■ Exercício: Retorne, sem nenhuma alteração, o trecho da notícia sobre os créditos do vale-transporte que começa nas palavras que contêm "Artismo fez uma" e termina em "encontrá-las — resume.".

== Texto apresentado

Artismo fez uma postagem no Facebook relatando o problema e onde outros internautas se manifestaram alegando enfrentar o mesmo problema.
— Eu quero resolver numa boa, só quero o que é meu porque eu paguei por aquilo. As pessoas precisam ser avisadas, não serem pegas de surpresa e não encontrarem respostas quando tenta encontrá-las — resume.
Procon recebeu 10 reclamações e pediu informações à secretaria de Trânsito
O Procon de Caxias do Sul recebeu, até o momento, 10 reclamações de usuários do transporte coletivo que tiveram os créditos retirados do vale-transporte nas últimas semanas. Segundo o coordenador do órgão, Jair Zauza, a Secretaria de Trânsito, Transportes e Mobilidade (SMTTM) se comprometeu a encontrar uma saída para solucionar o impasse e permitir que o Procon dê uma resposta aos usuários que foram lesados pela mudança.

====
== Material fornecido

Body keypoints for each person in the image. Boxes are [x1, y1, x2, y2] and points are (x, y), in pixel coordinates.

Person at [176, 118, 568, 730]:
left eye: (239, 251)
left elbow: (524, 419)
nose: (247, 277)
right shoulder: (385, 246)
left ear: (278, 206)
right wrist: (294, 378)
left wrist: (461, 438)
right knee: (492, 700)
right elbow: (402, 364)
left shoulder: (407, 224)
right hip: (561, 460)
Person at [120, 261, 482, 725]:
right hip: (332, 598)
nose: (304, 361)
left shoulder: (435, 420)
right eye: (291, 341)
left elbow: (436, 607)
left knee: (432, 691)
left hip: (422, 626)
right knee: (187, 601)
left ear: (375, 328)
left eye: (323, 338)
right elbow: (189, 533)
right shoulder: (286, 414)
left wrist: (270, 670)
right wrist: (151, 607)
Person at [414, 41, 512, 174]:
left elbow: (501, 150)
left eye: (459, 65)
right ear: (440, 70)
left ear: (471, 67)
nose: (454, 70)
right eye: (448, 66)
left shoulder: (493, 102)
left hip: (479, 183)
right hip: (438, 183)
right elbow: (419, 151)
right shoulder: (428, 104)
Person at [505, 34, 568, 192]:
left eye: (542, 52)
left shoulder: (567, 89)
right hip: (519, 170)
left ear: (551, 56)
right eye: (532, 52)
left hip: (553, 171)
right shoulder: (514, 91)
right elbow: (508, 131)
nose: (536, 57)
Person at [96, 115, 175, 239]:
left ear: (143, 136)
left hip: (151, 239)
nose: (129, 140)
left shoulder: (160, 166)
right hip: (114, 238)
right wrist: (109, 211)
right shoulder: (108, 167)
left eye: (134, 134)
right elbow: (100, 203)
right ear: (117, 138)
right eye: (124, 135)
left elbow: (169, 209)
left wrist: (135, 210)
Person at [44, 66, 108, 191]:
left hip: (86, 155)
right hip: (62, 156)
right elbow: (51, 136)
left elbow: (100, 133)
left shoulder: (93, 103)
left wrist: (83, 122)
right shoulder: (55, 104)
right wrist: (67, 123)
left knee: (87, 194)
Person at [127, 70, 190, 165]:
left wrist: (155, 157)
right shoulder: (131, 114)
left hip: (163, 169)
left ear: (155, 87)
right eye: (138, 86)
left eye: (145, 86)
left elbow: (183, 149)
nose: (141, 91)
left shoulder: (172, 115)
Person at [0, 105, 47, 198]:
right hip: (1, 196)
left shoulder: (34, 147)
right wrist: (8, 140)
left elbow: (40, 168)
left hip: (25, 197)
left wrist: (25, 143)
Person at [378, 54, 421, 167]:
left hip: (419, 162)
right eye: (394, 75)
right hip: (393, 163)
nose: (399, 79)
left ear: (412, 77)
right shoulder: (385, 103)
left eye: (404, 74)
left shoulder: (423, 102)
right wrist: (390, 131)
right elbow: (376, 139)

====

■ Resposta:
Artismo fez uma postagem no Facebook relatando o problema e onde outros internautas se manifestaram alegando enfrentar o mesmo problema.
— Eu quero resolver numa boa, só quero o que é meu porque eu paguei por aquilo. As pessoas precisam ser avisadas, não serem pegas de surpresa e não encontrarem respostas quando tenta encontrá-las — resume.